Before his departure, Kent Jones would introduce the segment by saying that Maddow was "the world's leading expert on...", then usually add something in based on what was discussed in the prior segment. After Jones left the segment was co-hosted by show producer Vanessa Silverton-Peel, who encouraged viewers to send questions that they were "just too lazy to Google" themselves.

One of the questions each week was selected randomly during the Friday segment, and Maddow rewarded the listener with a prize package that always consisted of a glossy autographed photo of Kent Jones (still given away despite his leaving the show) and something from her desk (usually a book written by a previous day's guest and anything else she could find that is worthy of giving away).

- Burying the lede — Maddow reported on a story that she believed should have received more attention than it did. This segment always followed Ask Doctor Maddow, and sometimes aired later in the show if there were multiple stories being "buried".
- Rachel's Front Page — Maddow critiqued how mainstream media outlets were reporting a major news item.
- Underbelly — Maddow explored right-wing political tactics and the possible motives behind them (described as "poking a sharp stick into the soft white underbelly of the rrrrright wing scheme machine", always with a trilled "r"). Previously a daily segment, Underbelly didn't appear as often in the rotation (hence Maddow's inclination to add "Every day...or so" to her introduction of the segment).

----------------------------------------

From the passage on the Maddow show segments, set down word for word the part that opens with the words containing "Before his departure, Kent" and closes with "of giving away).". The records that follow have no connection to the passage on the Maddow show segments.

(Saved entries)
----------------------------------------

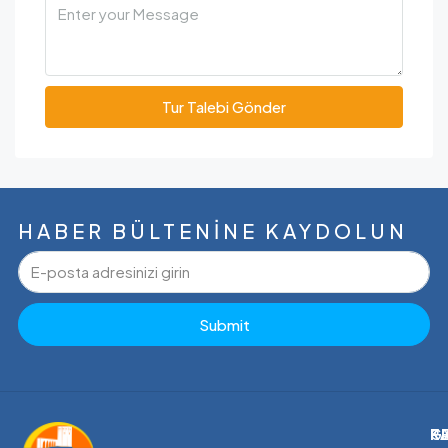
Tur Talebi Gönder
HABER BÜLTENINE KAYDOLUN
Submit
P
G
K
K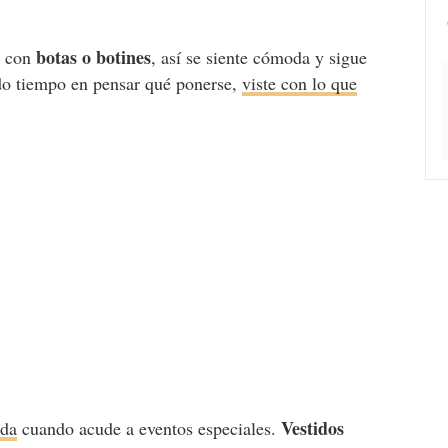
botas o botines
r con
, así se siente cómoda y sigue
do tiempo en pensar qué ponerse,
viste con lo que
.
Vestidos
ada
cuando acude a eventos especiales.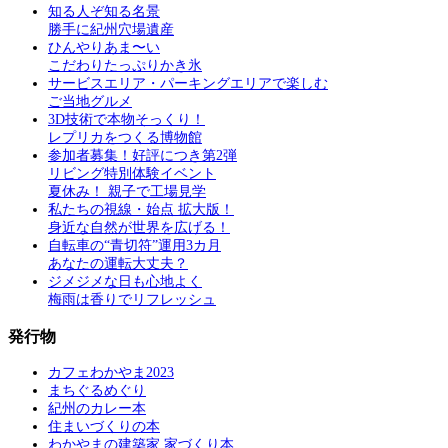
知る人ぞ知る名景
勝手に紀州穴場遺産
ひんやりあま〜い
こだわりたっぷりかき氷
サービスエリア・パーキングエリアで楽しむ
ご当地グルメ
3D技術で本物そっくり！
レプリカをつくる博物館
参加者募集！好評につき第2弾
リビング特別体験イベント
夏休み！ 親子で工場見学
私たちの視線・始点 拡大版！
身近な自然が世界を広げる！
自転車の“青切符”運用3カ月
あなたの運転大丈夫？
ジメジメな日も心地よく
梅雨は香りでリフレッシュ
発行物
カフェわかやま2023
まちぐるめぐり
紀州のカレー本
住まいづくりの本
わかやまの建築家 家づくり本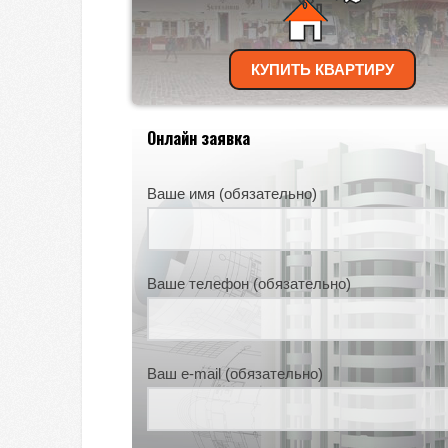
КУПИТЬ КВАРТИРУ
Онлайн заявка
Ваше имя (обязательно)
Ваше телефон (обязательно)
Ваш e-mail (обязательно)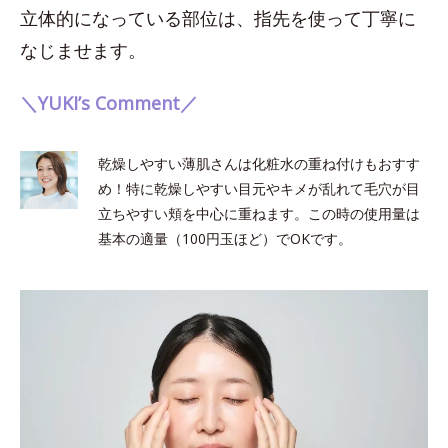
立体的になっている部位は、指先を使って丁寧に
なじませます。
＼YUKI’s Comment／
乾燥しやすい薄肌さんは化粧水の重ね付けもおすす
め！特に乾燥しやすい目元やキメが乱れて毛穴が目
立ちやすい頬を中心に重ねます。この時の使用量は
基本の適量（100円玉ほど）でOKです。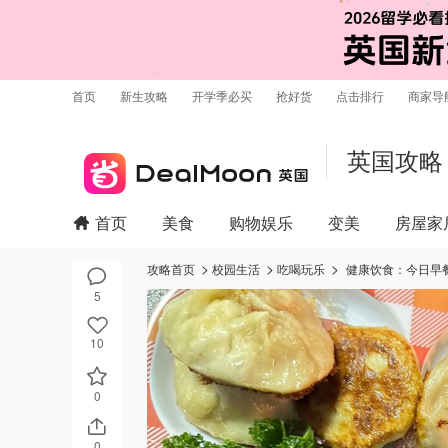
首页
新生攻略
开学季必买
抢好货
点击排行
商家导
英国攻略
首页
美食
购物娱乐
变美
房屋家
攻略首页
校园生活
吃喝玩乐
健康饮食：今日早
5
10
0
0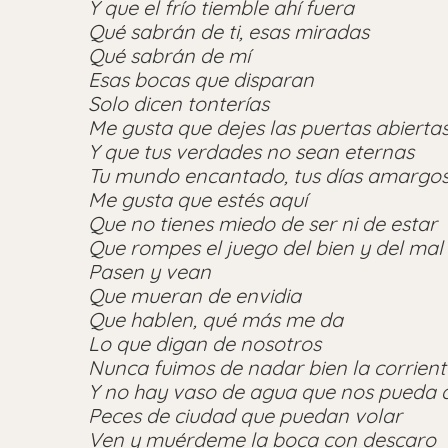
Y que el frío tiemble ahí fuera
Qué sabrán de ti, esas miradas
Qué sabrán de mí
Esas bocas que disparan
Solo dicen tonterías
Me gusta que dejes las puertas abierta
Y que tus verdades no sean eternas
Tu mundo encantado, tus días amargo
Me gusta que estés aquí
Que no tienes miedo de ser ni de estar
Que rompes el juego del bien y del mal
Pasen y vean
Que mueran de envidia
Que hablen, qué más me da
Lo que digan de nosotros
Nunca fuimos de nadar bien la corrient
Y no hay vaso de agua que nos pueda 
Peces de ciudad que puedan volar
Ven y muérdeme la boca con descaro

----------------------------------------

- **Reply to the task**
Before his departure, Kent Jones would introduce the segment by saying that Maddow was "the world's leading expert on...", then usually add something in based on what was discussed in the prior segment. After Jones left the segment was co-hosted by show producer Vanessa Silverton-Peel, who encouraged viewers to send questions that they were "just too lazy to Google" themselves.

One of the questions each week was selected randomly during the Friday segment, and Maddow rewarded the listener with a prize package that always consisted of a glossy autographed photo of Kent Jones (still given away despite his leaving the show) and something from her desk (usually a book written by a previous day's guest and anything else she could find that is worthy of giving away).